Construction of Blow-Up Manifolds to the Equivariant Self-dual Chern–Simons–Schrödinger Equation

Abstract

We consider the self-dual Chern–Simons–Schrödinger equation (CSS) under equivariance symmetry. Among others, (CSS) has a static solution Q and the pseudoconformal symmetry. We study the quantitative description of pseudoconformal blow-up solutions u such that

$$\begin{aligned} u(t,r)-\frac{e^{i\gamma _{*}}}{T-t}Q\Big (\frac{r}{T-t}\Big )\rightarrow u^{*}\quad \text {as }t\rightarrow T^{-}. \end{aligned}$$

When the equivariance index \(m\ge 1\), we construct a set of initial data (under a codimension one condition) yielding pseudoconformal blow-up solutions. Moreover, when \(m\ge 3\), we establish the codimension one property and Lipschitz regularity of the initial data set, which we call the blow-up manifold. This is a forward construction of blow-up solutions, as opposed to authors’ previous work [25], which is a backward construction of blow-up solutions with prescribed asymptotic profiles. In view of the instability result of [25], the codimension one condition established in this paper is expected to be optimal.
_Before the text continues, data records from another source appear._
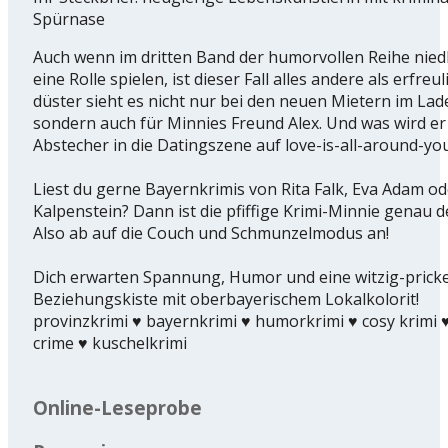
Spürnase
Auch wenn im dritten Band der humorvollen Reihe nied
eine Rolle spielen, ist dieser Fall alles andere als erfreu
düster sieht es nicht nur bei den neuen Mietern im Lad
sondern auch für Minnies Freund Alex. Und was wird er
Abstecher in die Datingszene auf love-is-all-around-y
Liest du gerne Bayernkrimis von Rita Falk, Eva Adam od
Kalpenstein? Dann ist die pfiffige Krimi-Minnie genau de
Also ab auf die Couch und Schmunzelmodus an!
Dich erwarten Spannung, Humor und eine witzig-prick
Beziehungskiste mit oberbayerischem Lokalkolorit!
provinzkrimi ♥️ bayernkrimi ♥️ humorkrimi ♥️ cosy krimi ♥
crime ♥️ kuschelkrimi
Online-Leseprobe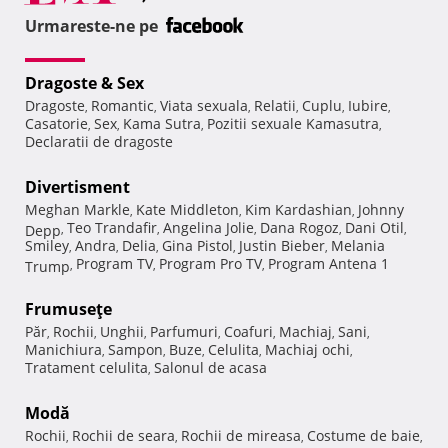
Urmareste-ne pe
Dragoste & Sex
Dragoste
Romantic
Viata sexuala
Relatii
Cuplu
Iubire
,
,
,
,
,
,
Casatorie
Sex
Kama Sutra
Pozitii sexuale Kamasutra
,
,
,
,
Declaratii de dragoste
Divertisment
Meghan Markle
Kate Middleton
Kim Kardashian
Johnny
,
,
,
Teo Trandafir
Angelina Jolie
Dana Rogoz
Dani Otil
Depp
,
,
,
,
,
Smiley
Andra
Delia
Gina Pistol
Justin Bieber
Melania
,
,
,
,
,
Program TV
Program Pro TV
Program Antena 1
Trump
,
,
,
Frumuseţe
Păr
Rochii
Unghii
Parfumuri
Coafuri
Machiaj
Sani
,
,
,
,
,
,
,
Manichiura
Sampon
Buze
Celulita
Machiaj ochi
,
,
,
,
,
Tratament celulita
Salonul de acasa
,
Modă
Rochii
Rochii de seara
Rochii de mireasa
Costume de baie
,
,
,
,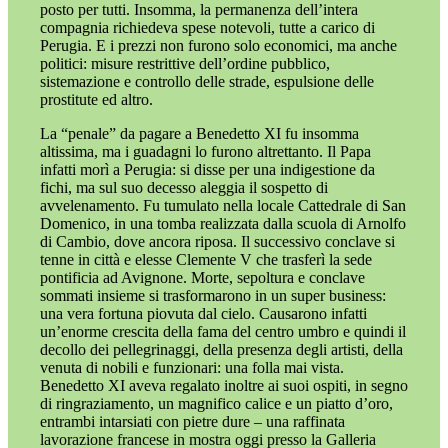
posto per tutti. Insomma, la permanenza dell’intera
compagnia richiedeva spese notevoli, tutte a carico di
Perugia. E i prezzi non furono solo economici, ma anche
politici: misure restrittive dell’ordine pubblico,
sistemazione e controllo delle strade, espulsione delle
prostitute ed altro.
La “penale” da pagare a Benedetto XI fu insomma
altissima, ma i guadagni lo furono altrettanto. Il Papa
infatti morì a Perugia: si disse per una indigestione da
fichi, ma sul suo decesso aleggia il sospetto di
avvelenamento. Fu tumulato nella locale Cattedrale di San
Domenico, in una tomba realizzata dalla scuola di Arnolfo
di Cambio, dove ancora riposa. Il successivo conclave si
tenne in città e elesse Clemente V che trasferì la sede
pontificia ad Avignone. Morte, sepoltura e conclave
sommati insieme si trasformarono in un super business:
una vera fortuna piovuta dal cielo. Causarono infatti
un’enorme crescita della fama del centro umbro e quindi il
decollo dei pellegrinaggi, della presenza degli artisti, della
venuta di nobili e funzionari: una folla mai vista.
Benedetto XI aveva regalato inoltre ai suoi ospiti, in segno
di ringraziamento, un magnifico calice e un piatto d’oro,
entrambi intarsiati con pietre dure – una raffinata
lavorazione francese in mostra oggi presso la Galleria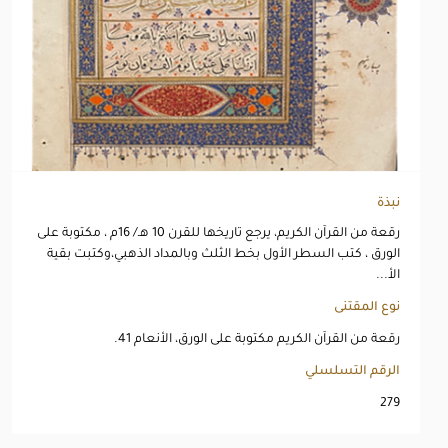
نبذة
رقعة من القرآن الكريم، يرجع تاريخها للقرن 10 هـ/ 16م ، مكتوبة على
الورق ، كتب السطر الأول بخط الثلث وبالمداد الذهبي،وكتبت بقية
الأ...
نوع المقتنى
رقعة من القرآن الكريم مكتوبة على الورق، الأنعام 41.
الرقم التسلسلي
279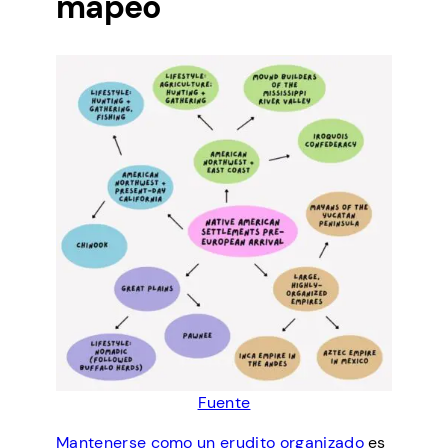
mapeo
Fuente
Mantenerse como un erudito organizado
es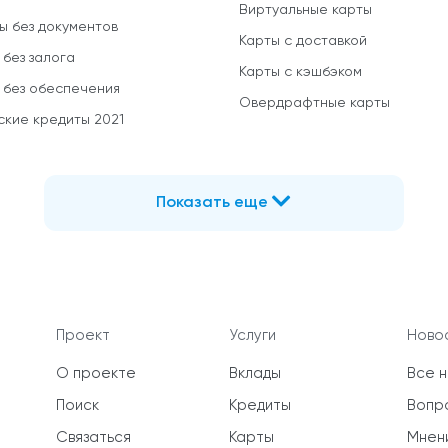
Виртуальные карты
ы без документов
Карты с доставкой
 без залога
Карты с кэшбэком
 без обеспечения
Овердрафтные карты
ские кредиты 2021
Показать еще
Проект
Услуги
Новос
О проекте
Вклады
Все 
Поиск
Кредиты
Вопр
Связаться
Карты
Мнен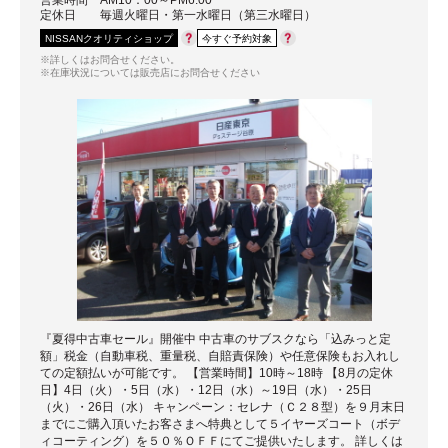
営業時間
AM10：00～PM6:00
定休日
毎週火曜日・第一水曜日（第三水曜日）
NISSANクオリティショップ
今すぐ予約対象
※詳しくはお問合せください。
※在庫状況については販売店にお問合せください
『夏得中古車セール』開催中 中古車のサブスクなら「込みっと定
額」税金（自動車税、重量税、自賠責保険）や任意保険もお入れし
ての定額払いが可能です。 【営業時間】10時～18時 【8月の定休
日】4日（火）・5日（水）・12日（水）～19日（水）・25日
（火）・26日（水） キャンペーン：セレナ（Ｃ２８型）を９月末日
までにご購入頂いたお客さまへ特典として５イヤーズコート（ボデ
ィコーティング）を５０％ＯＦＦにてご提供いたします。 詳しくは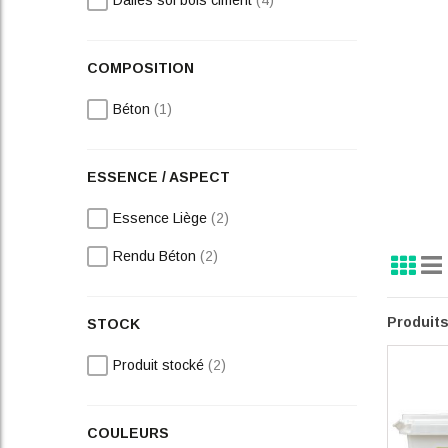
Dalles sol bois ciment
4
Cas n
Grande ten
COMPOSITION
millimètre
teintes po
article
Béton
1
Ses avan
Com
ESSENCE / ASPECT
Vér
articles
Bon
Essence Liège
2
Sur
articles
Grille
Lis
Rendu Béton
2
Affi
Pos
en
Ses inco
Produit
STOCK
Ne 
Ris
articles
Produit stocké
2
Néc
Pri
COULEURS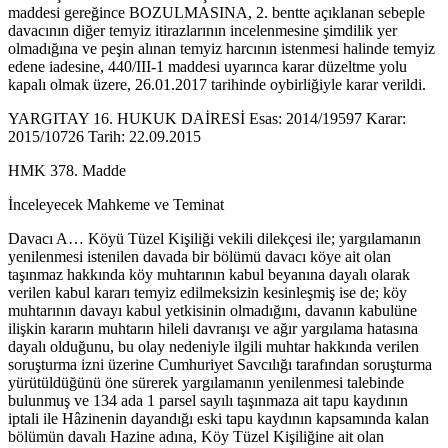
maddesi gereğince BOZULMASINA, 2. bentte açıklanan sebeple
davacının diğer temyiz itirazlarının incelenmesine şimdilik yer
olmadığına ve peşin alınan temyiz harcının istenmesi halinde temyiz
edene iadesine, 440/III-1 maddesi uyarınca karar düzeltme yolu
kapalı olmak üzere, 26.01.2017 tarihinde oybirliğiyle karar verildi.
YARGITAY 16. HUKUK DAİRESİ Esas: 2014/19597 Karar:
2015/10726 Tarih: 22.09.2015
HMK 378. Madde
İnceleyecek Mahkeme ve Teminat
Davacı A… Köyü Tüzel Kişiliği vekili dilekçesi ile; yargılamanın
yenilenmesi istenilen davada bir bölümü davacı köye ait olan
taşınmaz hakkında köy muhtarının kabul beyanına dayalı olarak
verilen kabul kararı temyiz edilmeksizin kesinleşmiş ise de; köy
muhtarının davayı kabul yetkisinin olmadığını, davanın kabulüne
ilişkin kararın muhtarın hileli davranışı ve ağır yargılama hatasına
dayalı olduğunu, bu olay nedeniyle ilgili muhtar hakkında verilen
soruşturma izni üzerine Cumhuriyet Savcılığı tarafından soruşturma
yürütüldüğünü öne sürerek yargılamanın yenilenmesi talebinde
bulunmuş ve 134 ada 1 parsel sayılı taşınmaza ait tapu kaydının
iptali ile Hâzinenin dayandığı eski tapu kaydının kapsamında kalan
bölümün davalı Hazine adına, Köy Tüzel Kişiliğine ait olan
We perform the modulation analysis with a robust energy method developed by Merle, Raphaël, Rodnianski, and others. One of our crucial inputs is a remarkable conjugation identity, which (with self-duality) enables the method of supersymmetric conjugates as like Schrödinger maps and wave maps. It suggests how we proceed to higher order derivatives while keeping the Hamiltonian form and construct adapted function spaces with their coercivity relations. More interestingly, it shows a deep connection with the Schrödinger maps at the linearized level and allows us to find a repulsivity structure for higher order derivatives.